■ What you need to do ■
Each of the records must appear again, exactly as it was written.

■ Supplied material ■
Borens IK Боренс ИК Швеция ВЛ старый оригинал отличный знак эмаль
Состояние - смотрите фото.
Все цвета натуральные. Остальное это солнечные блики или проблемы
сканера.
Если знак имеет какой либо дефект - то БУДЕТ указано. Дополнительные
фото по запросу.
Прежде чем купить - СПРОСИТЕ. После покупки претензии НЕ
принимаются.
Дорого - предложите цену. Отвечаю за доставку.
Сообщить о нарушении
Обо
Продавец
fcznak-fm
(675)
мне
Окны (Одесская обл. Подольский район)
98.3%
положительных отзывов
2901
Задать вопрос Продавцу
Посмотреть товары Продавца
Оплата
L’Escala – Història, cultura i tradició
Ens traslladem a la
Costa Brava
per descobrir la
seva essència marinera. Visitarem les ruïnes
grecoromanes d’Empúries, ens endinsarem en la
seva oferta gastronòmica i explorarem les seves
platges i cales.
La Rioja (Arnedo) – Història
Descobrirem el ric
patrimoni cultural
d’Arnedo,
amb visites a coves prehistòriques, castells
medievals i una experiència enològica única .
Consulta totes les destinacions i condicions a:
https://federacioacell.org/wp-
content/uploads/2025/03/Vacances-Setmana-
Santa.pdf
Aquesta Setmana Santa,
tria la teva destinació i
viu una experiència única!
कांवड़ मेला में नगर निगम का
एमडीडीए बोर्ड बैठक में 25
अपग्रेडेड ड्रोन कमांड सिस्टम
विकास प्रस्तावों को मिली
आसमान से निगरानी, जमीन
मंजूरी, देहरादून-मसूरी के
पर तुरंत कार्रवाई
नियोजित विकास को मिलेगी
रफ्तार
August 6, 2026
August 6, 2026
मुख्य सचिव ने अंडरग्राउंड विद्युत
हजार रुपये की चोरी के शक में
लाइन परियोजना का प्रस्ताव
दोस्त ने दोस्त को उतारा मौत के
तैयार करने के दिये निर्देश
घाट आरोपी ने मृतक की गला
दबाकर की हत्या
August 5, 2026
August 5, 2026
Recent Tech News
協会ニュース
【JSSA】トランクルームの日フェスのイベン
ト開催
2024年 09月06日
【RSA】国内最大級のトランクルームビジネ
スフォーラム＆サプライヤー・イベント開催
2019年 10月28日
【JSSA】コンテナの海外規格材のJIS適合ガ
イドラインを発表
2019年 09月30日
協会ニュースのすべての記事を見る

■ Exercise result ■
Borens IK Боренс ИК Швеция ВЛ старый оригинал отличный знак эмаль
Состояние - смотрите фото.
Все цвета натуральные. Остальное это солнечные блики или проблемы
сканера.
Если знак имеет какой либо дефект - то БУДЕТ указано. Дополнительные
фото по запросу.
Прежде чем купить - СПРОСИТЕ. После покупки претензии НЕ
принимаются.
Дорого - предложите цену. Отвечаю за доставку.
Сообщить о нарушении
Обо
Продавец
fcznak-fm
(675)
мне
Окны (Одесская обл. Подольский район)
98.3%
положительных отзывов
2901
Задать вопрос Продавцу
Посмотреть товары Продавца
Оплата
L’Escala – Història, cultura i tradició
Ens traslladem a la
Costa Brava
per descobrir la
seva essència marinera. Visitarem les ruïnes
grecoromanes d’Empúries, ens endinsarem en la
seva oferta gastronòmica i explorarem les seves
platges i cales.
La Rioja (Arnedo) – Història
Descobrirem el ric
patrimoni cultural
d’Arnedo,
amb visites a coves prehistòriques, castells
medievals i una experiència enològica única .
Consulta totes les destinacions i condicions a:
https://federacioacell.org/wp-
content/uploads/2025/03/Vacances-Setmana-
Santa.pdf
Aquesta Setmana Santa,
tria la teva destinació i
viu una experiència única!
कांवड़ मेला में नगर निगम का
एमडीडीए बोर्ड बैठक में 25
अपग्रेडेड ड्रोन कमांड सिस्टम
विकास प्रस्तावों को मिली
आसमान से निगरानी, जमीन
मंजूरी, देहरादून-मसूरी के
पर तुरंत कार्रवाई
नियोजित विकास को मिलेगी
रफ्तार
August 6, 2026
August 6, 2026
मुख्य सचिव ने अंडरग्राउंड विद्युत
हजार रुपये की चोरी के शक में
लाइन परियोजना का प्रस्ताव
दोस्त ने दोस्त को उतारा मौत के
तैयार करने के दिये निर्देश
घाट आरोपी ने मृतक की गला
दबाकर की हत्या
August 5, 2026
August 5, 2026
Recent Tech News
協会ニュース
【JSSA】トランクルームの日フェスのイベン
ト開催
2024年 09月06日
【RSA】国内最大級のトランクルームビジネ
スフォーラム＆サプライヤー・イベント開催
2019年 10月28日
【JSSA】コンテナの海外規格材のJIS適合ガ
イドラインを発表
2019年 09月30日
協会ニュースのすべての記事を見る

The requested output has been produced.